+++ Record excerpts
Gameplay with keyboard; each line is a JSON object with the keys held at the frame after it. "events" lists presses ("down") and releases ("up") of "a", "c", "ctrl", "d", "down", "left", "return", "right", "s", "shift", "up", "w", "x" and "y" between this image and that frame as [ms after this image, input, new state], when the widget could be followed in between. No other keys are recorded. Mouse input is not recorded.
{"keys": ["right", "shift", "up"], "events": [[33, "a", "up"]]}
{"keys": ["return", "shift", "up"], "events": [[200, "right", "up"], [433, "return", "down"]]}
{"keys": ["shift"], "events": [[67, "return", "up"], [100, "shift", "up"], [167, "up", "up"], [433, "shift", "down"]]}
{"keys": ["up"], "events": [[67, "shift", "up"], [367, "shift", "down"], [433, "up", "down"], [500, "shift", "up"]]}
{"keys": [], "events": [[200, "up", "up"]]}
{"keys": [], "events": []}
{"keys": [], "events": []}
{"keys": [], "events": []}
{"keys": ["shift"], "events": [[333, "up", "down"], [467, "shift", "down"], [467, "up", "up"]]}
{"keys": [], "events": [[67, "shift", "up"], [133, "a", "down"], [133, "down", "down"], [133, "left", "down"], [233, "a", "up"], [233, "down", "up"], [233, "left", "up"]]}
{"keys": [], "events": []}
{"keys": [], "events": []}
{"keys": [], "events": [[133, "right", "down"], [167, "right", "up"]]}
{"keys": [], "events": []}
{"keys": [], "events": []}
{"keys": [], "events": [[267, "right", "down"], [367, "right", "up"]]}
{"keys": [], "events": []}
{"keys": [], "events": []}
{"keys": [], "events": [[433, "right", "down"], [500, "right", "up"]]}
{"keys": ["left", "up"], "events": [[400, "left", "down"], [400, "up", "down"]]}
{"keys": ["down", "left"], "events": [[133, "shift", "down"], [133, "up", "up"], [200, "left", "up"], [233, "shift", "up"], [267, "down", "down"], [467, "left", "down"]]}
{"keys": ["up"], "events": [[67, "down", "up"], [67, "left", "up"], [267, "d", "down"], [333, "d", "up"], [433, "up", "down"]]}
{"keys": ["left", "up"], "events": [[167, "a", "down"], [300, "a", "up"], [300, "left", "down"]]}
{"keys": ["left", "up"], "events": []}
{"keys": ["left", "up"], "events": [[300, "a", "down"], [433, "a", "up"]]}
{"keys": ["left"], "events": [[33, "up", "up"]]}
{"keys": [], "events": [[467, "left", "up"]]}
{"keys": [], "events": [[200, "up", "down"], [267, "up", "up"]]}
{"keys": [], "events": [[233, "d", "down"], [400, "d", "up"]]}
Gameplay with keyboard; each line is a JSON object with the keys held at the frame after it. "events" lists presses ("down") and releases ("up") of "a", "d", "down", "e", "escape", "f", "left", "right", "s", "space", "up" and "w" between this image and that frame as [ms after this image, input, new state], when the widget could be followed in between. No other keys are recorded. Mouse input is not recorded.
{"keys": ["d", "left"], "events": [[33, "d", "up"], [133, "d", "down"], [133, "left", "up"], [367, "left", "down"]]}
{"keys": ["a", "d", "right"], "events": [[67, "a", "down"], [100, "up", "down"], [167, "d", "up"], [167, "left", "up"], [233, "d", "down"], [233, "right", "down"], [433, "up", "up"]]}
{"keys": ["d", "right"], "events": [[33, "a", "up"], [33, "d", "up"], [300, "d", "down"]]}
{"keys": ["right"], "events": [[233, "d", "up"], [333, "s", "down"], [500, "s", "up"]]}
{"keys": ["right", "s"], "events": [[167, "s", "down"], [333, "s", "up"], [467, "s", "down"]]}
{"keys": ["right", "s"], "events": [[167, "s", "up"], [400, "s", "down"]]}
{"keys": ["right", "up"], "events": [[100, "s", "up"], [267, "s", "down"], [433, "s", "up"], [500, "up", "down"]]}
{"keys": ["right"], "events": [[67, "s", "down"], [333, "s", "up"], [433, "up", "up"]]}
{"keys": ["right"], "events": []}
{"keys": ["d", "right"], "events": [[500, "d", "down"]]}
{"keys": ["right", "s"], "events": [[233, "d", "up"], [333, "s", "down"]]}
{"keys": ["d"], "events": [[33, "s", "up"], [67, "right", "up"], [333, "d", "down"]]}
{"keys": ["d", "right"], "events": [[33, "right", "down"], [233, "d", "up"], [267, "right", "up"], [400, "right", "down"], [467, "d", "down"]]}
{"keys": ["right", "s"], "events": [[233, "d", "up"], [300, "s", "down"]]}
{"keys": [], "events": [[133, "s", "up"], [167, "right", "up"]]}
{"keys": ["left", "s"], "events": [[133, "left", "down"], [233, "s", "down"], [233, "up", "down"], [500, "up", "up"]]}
++++++
Repeat every line of the data precisely.

Gameplay with keyboard; each line is a JSON object with the keys held at the frame after it. "events" lists presses ("down") and releases ("up") of "a", "c", "ctrl", "d", "down", "left", "return", "right", "s", "shift", "up", "w", "x" and "y" between this image and that frame as [ms after this image, input, new state], when the widget could be followed in between. No other keys are recorded. Mouse input is not recorded.
{"keys": ["right", "shift", "up"], "events": [[33, "a", "up"]]}
{"keys": ["return", "shift", "up"], "events": [[200, "right", "up"], [433, "return", "down"]]}
{"keys": ["shift"], "events": [[67, "return", "up"], [100, "shift", "up"], [167, "up", "up"], [433, "shift", "down"]]}
{"keys": ["up"], "events": [[67, "shift", "up"], [367, "shift", "down"], [433, "up", "down"], [500, "shift", "up"]]}
{"keys": [], "events": [[200, "up", "up"]]}
{"keys": [], "events": []}
{"keys": [], "events": []}
{"keys": [], "events": []}
{"keys": ["shift"], "events": [[333, "up", "down"], [467, "shift", "down"], [467, "up", "up"]]}
{"keys": [], "events": [[67, "shift", "up"], [133, "a", "down"], [133, "down", "down"], [133, "left", "down"], [233, "a", "up"], [233, "down", "up"], [233, "left", "up"]]}
{"keys": [], "events": []}
{"keys": [], "events": []}
{"keys": [], "events": [[133, "right", "down"], [167, "right", "up"]]}
{"keys": [], "events": []}
{"keys": [], "events": []}
{"keys": [], "events": [[267, "right", "down"], [367, "right", "up"]]}
{"keys": [], "events": []}
{"keys": [], "events": []}
{"keys": [], "events": [[433, "right", "down"], [500, "right", "up"]]}
{"keys": ["left", "up"], "events": [[400, "left", "down"], [400, "up", "down"]]}
{"keys": ["down", "left"], "events": [[133, "shift", "down"], [133, "up", "up"], [200, "left", "up"], [233, "shift", "up"], [267, "down", "down"], [467, "left", "down"]]}
{"keys": ["up"], "events": [[67, "down", "up"], [67, "left", "up"], [267, "d", "down"], [333, "d", "up"], [433, "up", "down"]]}
{"keys": ["left", "up"], "events": [[167, "a", "down"], [300, "a", "up"], [300, "left", "down"]]}
{"keys": ["left", "up"], "events": []}
{"keys": ["left", "up"], "events": [[300, "a", "down"], [433, "a", "up"]]}
{"keys": ["left"], "events": [[33, "up", "up"]]}
{"keys": [], "events": [[467, "left", "up"]]}
{"keys": [], "events": [[200, "up", "down"], [267, "up", "up"]]}
{"keys": [], "events": [[233, "d", "down"], [400, "d", "up"]]}
Gameplay with keyboard; each line is a JSON object with the keys held at the frame after it. "events" lists presses ("down") and releases ("up") of "a", "d", "down", "e", "escape", "f", "left", "right", "s", "space", "up" and "w" between this image and that frame as [ms after this image, input, new state], when the widget could be followed in between. No other keys are recorded. Mouse input is not recorded.
{"keys": ["d", "left"], "events": [[33, "d", "up"], [133, "d", "down"], [133, "left", "up"], [367, "left", "down"]]}
{"keys": ["a", "d", "right"], "events": [[67, "a", "down"], [100, "up", "down"], [167, "d", "up"], [167, "left", "up"], [233, "d", "down"], [233, "right", "down"], [433, "up", "up"]]}
{"keys": ["d", "right"], "events": [[33, "a", "up"], [33, "d", "up"], [300, "d", "down"]]}
{"keys": ["right"], "events": [[233, "d", "up"], [333, "s", "down"], [500, "s", "up"]]}
{"keys": ["right", "s"], "events": [[167, "s", "down"], [333, "s", "up"], [467, "s", "down"]]}
{"keys": ["right", "s"], "events": [[167, "s", "up"], [400, "s", "down"]]}
{"keys": ["right", "up"], "events": [[100, "s", "up"], [267, "s", "down"], [433, "s", "up"], [500, "up", "down"]]}
{"keys": ["right"], "events": [[67, "s", "down"], [333, "s", "up"], [433, "up", "up"]]}
{"keys": ["right"], "events": []}
{"keys": ["d", "right"], "events": [[500, "d", "down"]]}
{"keys": ["right", "s"], "events": [[233, "d", "up"], [333, "s", "down"]]}
{"keys": ["d"], "events": [[33, "s", "up"], [67, "right", "up"], [333, "d", "down"]]}
{"keys": ["d", "right"], "events": [[33, "right", "down"], [233, "d", "up"], [267, "right", "up"], [400, "right", "down"], [467, "d", "down"]]}
{"keys": ["right", "s"], "events": [[233, "d", "up"], [300, "s", "down"]]}
{"keys": [], "events": [[133, "s", "up"], [167, "right", "up"]]}
{"keys": ["left", "s"], "events": [[133, "left", "down"], [233, "s", "down"], [233, "up", "down"], [500, "up", "up"]]}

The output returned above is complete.